** Work instructions **
Find the line that contains "Fig. 12 The profile of load shifting cost" in the entries below. Restate it and every line after it, word for word, with no pictures.
=======
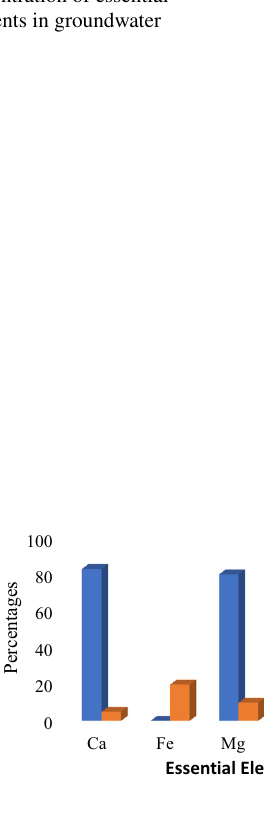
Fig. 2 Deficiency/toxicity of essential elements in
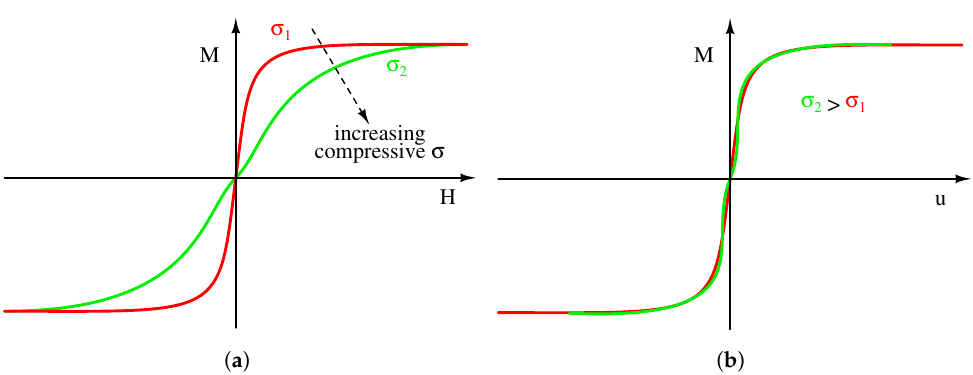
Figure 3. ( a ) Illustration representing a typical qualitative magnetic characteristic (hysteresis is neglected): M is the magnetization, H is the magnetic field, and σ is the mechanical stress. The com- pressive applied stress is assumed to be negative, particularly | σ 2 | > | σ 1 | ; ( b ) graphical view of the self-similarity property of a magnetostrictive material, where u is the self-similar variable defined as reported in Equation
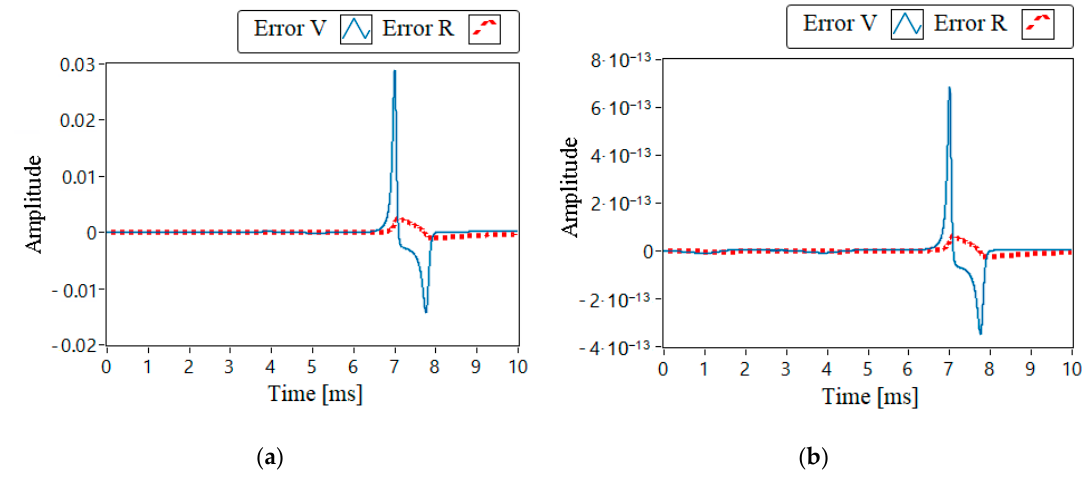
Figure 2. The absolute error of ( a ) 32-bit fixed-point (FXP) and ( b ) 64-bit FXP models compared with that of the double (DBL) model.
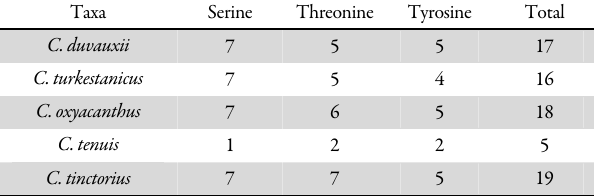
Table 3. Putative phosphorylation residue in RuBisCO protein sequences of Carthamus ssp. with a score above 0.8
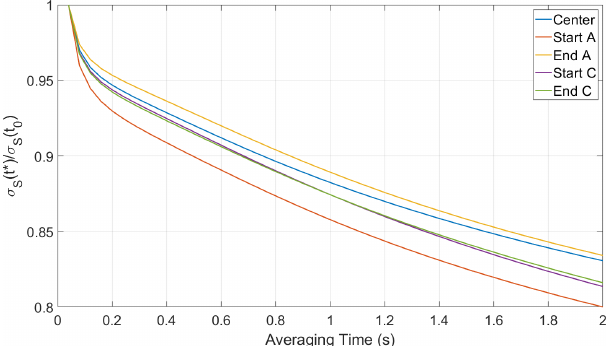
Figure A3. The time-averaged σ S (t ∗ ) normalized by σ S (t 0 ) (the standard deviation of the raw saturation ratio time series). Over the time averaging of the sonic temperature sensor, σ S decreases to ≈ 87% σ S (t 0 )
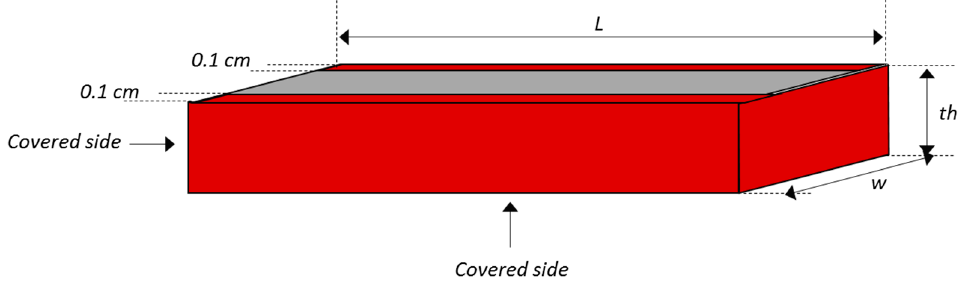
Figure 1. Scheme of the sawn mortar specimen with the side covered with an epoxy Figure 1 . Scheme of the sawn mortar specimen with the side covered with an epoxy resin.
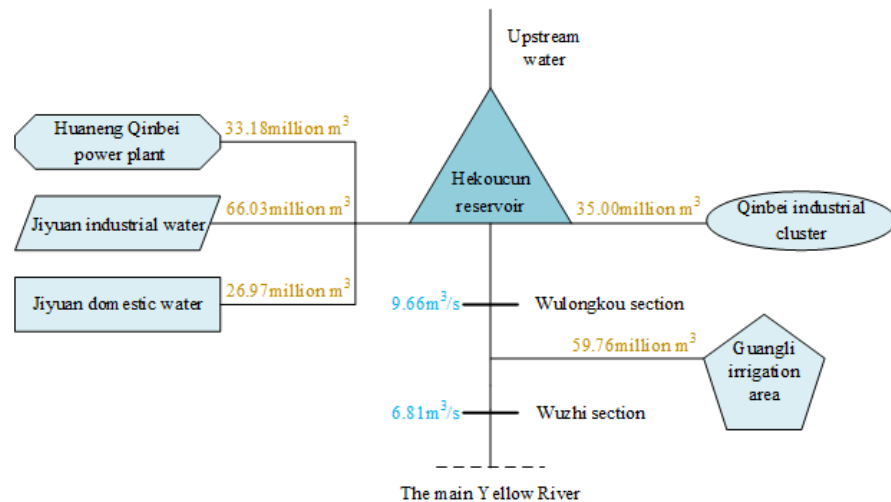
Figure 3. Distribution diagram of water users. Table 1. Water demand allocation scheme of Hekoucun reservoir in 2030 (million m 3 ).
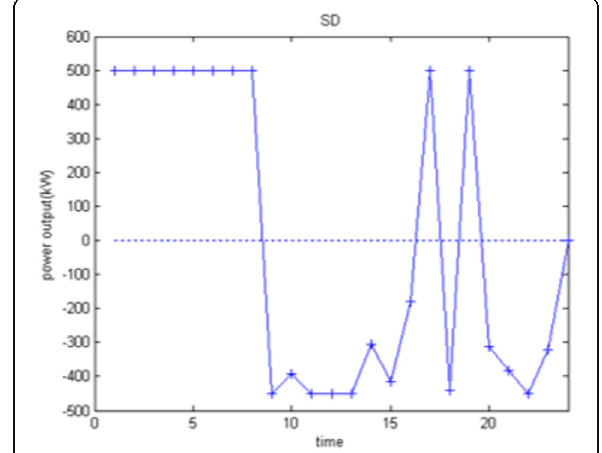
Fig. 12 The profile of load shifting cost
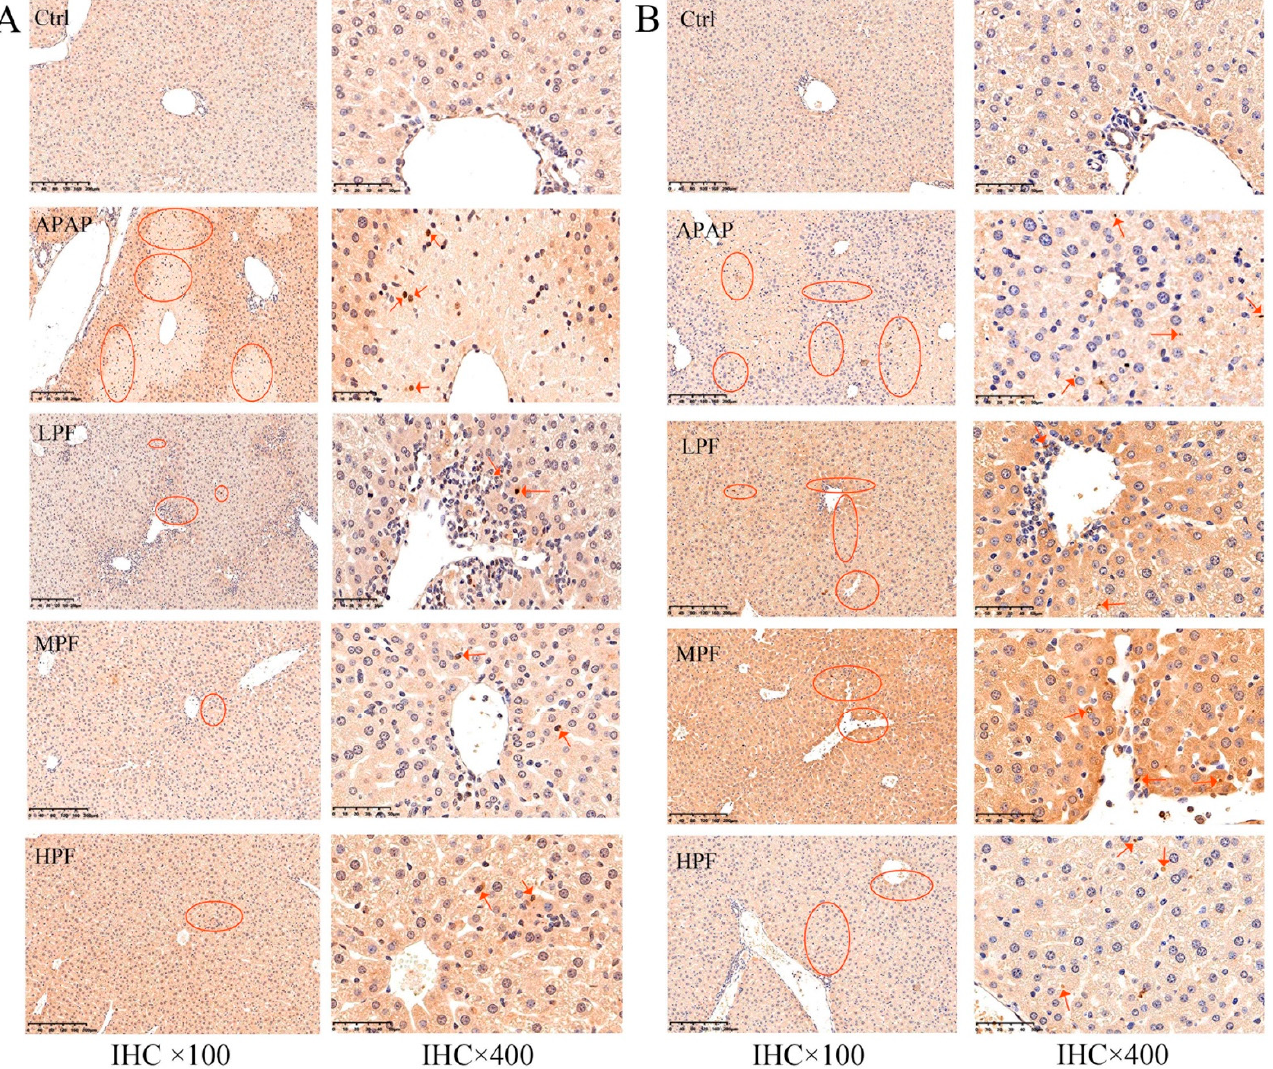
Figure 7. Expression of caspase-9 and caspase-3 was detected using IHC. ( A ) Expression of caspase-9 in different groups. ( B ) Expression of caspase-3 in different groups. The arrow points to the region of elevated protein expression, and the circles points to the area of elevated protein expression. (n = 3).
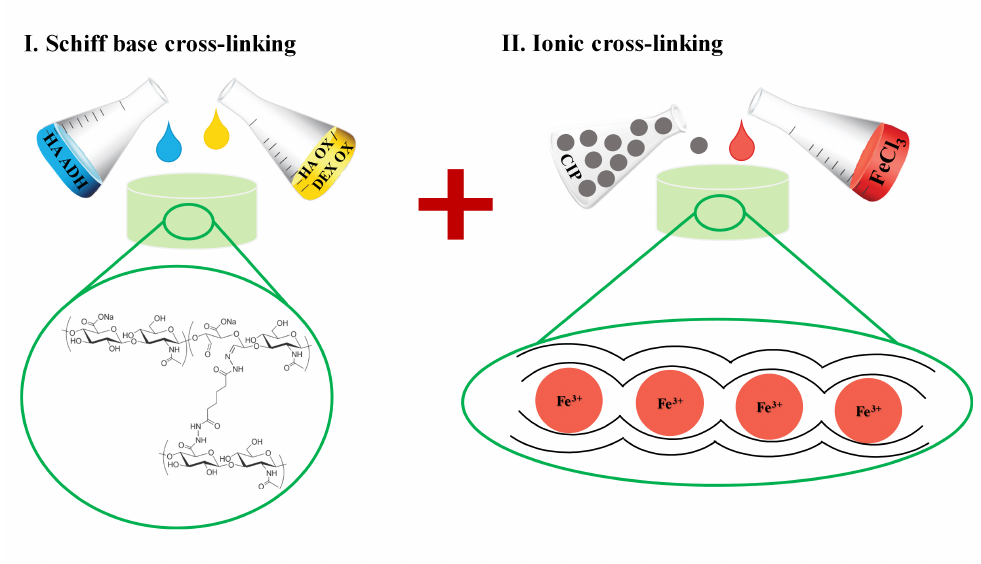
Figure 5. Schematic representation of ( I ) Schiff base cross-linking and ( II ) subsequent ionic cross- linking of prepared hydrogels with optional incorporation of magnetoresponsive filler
=======
** Your solution **
Fig. 12 The profile of load shifting cost
Figure 7. Expression of caspase-9 and caspase-3 was detected using IHC. ( A ) Expression of caspase-9 in different groups. ( B ) Expression of caspase-3 in different groups. The arrow points to the region of elevated protein expression, and the circles points to the area of elevated protein expression. (n = 3).
Figure 5. Schematic representation of ( I ) Schiff base cross-linking and ( II ) subsequent ionic cross- linking of prepared hydrogels with optional incorporation of magnetoresponsive filler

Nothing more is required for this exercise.